----- Supplied material

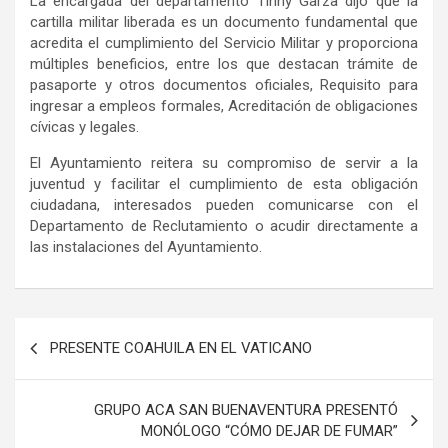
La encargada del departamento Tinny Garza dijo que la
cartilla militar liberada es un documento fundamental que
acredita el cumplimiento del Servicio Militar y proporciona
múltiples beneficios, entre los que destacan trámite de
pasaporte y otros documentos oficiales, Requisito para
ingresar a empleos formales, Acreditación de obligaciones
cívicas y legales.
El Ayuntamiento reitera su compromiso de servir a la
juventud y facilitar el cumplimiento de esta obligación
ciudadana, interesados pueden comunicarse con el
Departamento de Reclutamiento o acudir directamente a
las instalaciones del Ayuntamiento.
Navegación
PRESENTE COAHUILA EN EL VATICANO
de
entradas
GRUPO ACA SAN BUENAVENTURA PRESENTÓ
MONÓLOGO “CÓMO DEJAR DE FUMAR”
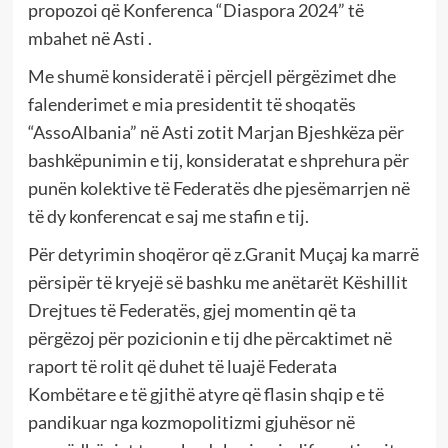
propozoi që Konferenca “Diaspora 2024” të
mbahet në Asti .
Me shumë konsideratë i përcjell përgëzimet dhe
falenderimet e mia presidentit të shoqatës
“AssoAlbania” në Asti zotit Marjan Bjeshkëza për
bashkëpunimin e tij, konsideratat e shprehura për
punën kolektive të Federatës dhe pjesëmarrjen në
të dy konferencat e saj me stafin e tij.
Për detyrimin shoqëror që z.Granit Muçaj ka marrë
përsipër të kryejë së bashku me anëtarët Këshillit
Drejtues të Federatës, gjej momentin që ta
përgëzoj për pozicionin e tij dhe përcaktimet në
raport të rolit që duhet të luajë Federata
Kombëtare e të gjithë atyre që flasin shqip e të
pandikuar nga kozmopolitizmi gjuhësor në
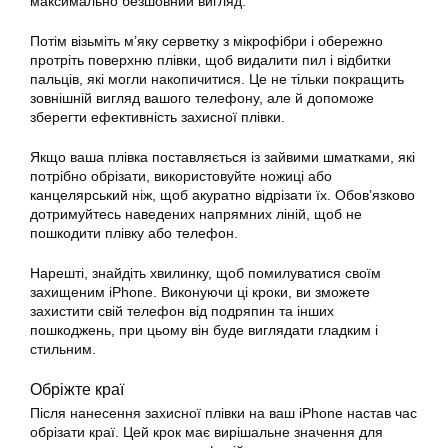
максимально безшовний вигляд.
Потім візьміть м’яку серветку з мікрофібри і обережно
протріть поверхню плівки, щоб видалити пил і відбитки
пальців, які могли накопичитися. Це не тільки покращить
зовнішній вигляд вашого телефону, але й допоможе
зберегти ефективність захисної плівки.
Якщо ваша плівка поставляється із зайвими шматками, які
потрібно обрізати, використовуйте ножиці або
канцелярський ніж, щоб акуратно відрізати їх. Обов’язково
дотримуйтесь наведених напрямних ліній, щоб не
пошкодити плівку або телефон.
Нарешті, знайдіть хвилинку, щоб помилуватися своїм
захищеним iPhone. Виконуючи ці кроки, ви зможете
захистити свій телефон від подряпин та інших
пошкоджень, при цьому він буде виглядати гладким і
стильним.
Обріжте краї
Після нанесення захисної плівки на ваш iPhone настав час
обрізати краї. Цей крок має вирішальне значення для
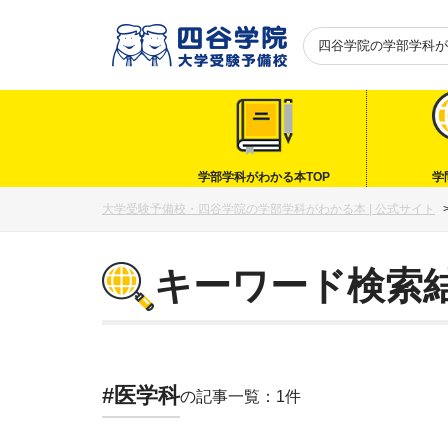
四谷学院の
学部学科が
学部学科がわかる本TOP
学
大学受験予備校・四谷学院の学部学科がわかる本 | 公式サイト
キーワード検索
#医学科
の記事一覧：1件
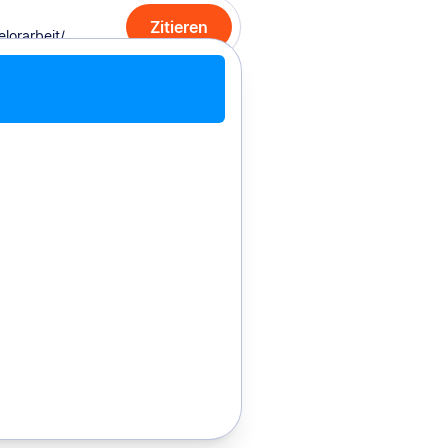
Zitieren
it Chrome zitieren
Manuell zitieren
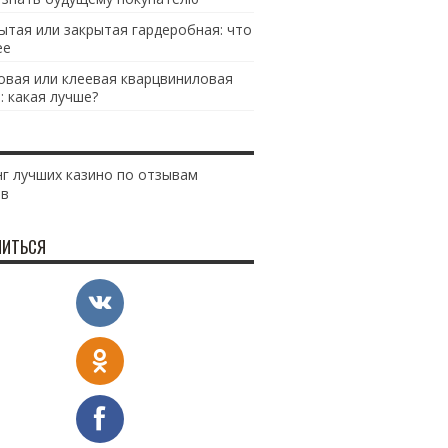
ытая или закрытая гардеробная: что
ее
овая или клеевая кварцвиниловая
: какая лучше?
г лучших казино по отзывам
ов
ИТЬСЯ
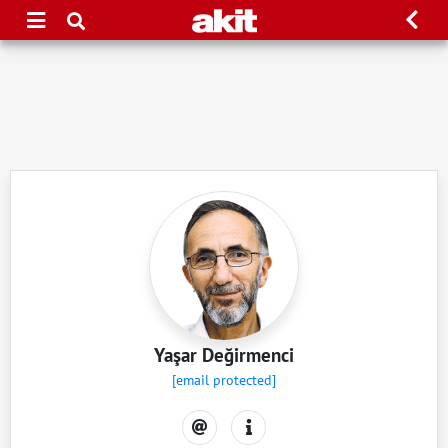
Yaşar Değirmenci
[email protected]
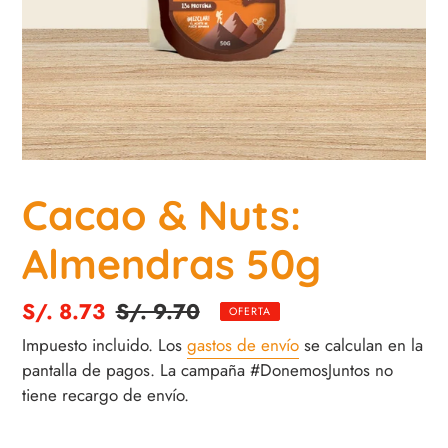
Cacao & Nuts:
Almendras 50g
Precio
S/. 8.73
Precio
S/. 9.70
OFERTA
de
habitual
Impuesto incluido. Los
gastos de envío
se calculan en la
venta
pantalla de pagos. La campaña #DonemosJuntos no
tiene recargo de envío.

----------

__Required action__.
Here the job is to output the lines from the top of the listing through the line holding "juventud y facilitar", word for word and without pictures.

__Task answer__.
La encargada del departamento Tinny Garza dijo que la
cartilla militar liberada es un documento fundamental que
acredita el cumplimiento del Servicio Militar y proporciona
múltiples beneficios, entre los que destacan trámite de
pasaporte y otros documentos oficiales, Requisito para
ingresar a empleos formales, Acreditación de obligaciones
cívicas y legales.
El Ayuntamiento reitera su compromiso de servir a la
juventud y facilitar el cumplimiento de esta obligación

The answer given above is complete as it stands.